Entries shown:
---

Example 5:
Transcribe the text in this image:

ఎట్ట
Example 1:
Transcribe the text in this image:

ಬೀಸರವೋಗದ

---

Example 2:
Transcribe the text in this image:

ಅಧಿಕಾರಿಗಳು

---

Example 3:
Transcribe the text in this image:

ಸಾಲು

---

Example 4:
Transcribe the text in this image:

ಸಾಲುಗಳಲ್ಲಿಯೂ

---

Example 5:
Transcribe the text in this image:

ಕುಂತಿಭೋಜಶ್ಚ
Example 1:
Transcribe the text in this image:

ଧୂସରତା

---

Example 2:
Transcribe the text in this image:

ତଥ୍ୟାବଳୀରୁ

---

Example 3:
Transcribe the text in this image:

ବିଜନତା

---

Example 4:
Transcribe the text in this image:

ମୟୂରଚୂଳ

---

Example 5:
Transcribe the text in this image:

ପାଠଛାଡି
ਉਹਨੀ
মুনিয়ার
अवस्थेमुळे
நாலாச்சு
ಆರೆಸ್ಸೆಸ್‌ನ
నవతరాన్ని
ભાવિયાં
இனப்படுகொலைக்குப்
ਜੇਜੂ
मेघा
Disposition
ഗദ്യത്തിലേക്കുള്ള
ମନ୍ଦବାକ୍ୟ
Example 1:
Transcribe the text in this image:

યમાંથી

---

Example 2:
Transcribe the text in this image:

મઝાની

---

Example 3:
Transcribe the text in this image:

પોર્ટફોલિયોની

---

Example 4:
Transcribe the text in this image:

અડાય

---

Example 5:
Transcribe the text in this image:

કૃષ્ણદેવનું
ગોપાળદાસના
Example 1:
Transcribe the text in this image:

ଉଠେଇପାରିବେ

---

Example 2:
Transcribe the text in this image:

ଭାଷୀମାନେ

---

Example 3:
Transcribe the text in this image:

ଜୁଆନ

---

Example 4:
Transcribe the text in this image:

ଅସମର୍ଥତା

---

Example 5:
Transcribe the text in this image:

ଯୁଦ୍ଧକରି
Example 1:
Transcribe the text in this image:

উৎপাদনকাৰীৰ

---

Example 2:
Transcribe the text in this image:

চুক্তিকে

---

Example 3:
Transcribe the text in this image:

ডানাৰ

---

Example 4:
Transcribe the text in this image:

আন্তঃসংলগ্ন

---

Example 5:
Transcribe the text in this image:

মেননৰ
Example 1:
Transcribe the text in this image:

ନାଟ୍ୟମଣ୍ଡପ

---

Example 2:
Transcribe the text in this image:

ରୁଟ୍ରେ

What is needed: Down to the last line, return the data above exactly.

Your solution:
---

Example 5:
Transcribe the text in this image:

ఎట్ట
Example 1:
Transcribe the text in this image:

ಬೀಸರವೋಗದ

---

Example 2:
Transcribe the text in this image:

ಅಧಿಕಾರಿಗಳು

---

Example 3:
Transcribe the text in this image:

ಸಾಲು

---

Example 4:
Transcribe the text in this image:

ಸಾಲುಗಳಲ್ಲಿಯೂ

---

Example 5:
Transcribe the text in this image:

ಕುಂತಿಭೋಜಶ್ಚ
Example 1:
Transcribe the text in this image:

ଧୂସରତା

---

Example 2:
Transcribe the text in this image:

ତଥ୍ୟାବଳୀରୁ

---

Example 3:
Transcribe the text in this image:

ବିଜନତା

---

Example 4:
Transcribe the text in this image:

ମୟୂରଚୂଳ

---

Example 5:
Transcribe the text in this image:

ପାଠଛାଡି
ਉਹਨੀ
মুনিয়ার
अवस्थेमुळे
நாலாச்சு
ಆರೆಸ್ಸೆಸ್‌ನ
నవతరాన్ని
ભાવિયાં
இனப்படுகொலைக்குப்
ਜੇਜੂ
मेघा
Disposition
ഗദ്യത്തിലേക്കുള്ള
ମନ୍ଦବାକ୍ୟ
Example 1:
Transcribe the text in this image:

યમાંથી

---

Example 2:
Transcribe the text in this image:

મઝાની

---

Example 3:
Transcribe the text in this image:

પોર્ટફોલિયોની

---

Example 4:
Transcribe the text in this image:

અડાય

---

Example 5:
Transcribe the text in this image:

કૃષ્ણદેવનું
ગોપાળદાસના
Example 1:
Transcribe the text in this image:

ଉଠେଇପାରିବେ

---

Example 2:
Transcribe the text in this image:

ଭାଷୀମାନେ

---

Example 3:
Transcribe the text in this image:

ଜୁଆନ

---

Example 4:
Transcribe the text in this image:

ଅସମର୍ଥତା

---

Example 5:
Transcribe the text in this image:

ଯୁଦ୍ଧକରି
Example 1:
Transcribe the text in this image:

উৎপাদনকাৰীৰ

---

Example 2:
Transcribe the text in this image:

চুক্তিকে

---

Example 3:
Transcribe the text in this image:

ডানাৰ

---

Example 4:
Transcribe the text in this image:

আন্তঃসংলগ্ন

---

Example 5:
Transcribe the text in this image:

মেননৰ
Example 1:
Transcribe the text in this image:

ନାଟ୍ୟମଣ୍ଡପ

---

Example 2:
Transcribe the text in this image:

ରୁଟ୍ରେ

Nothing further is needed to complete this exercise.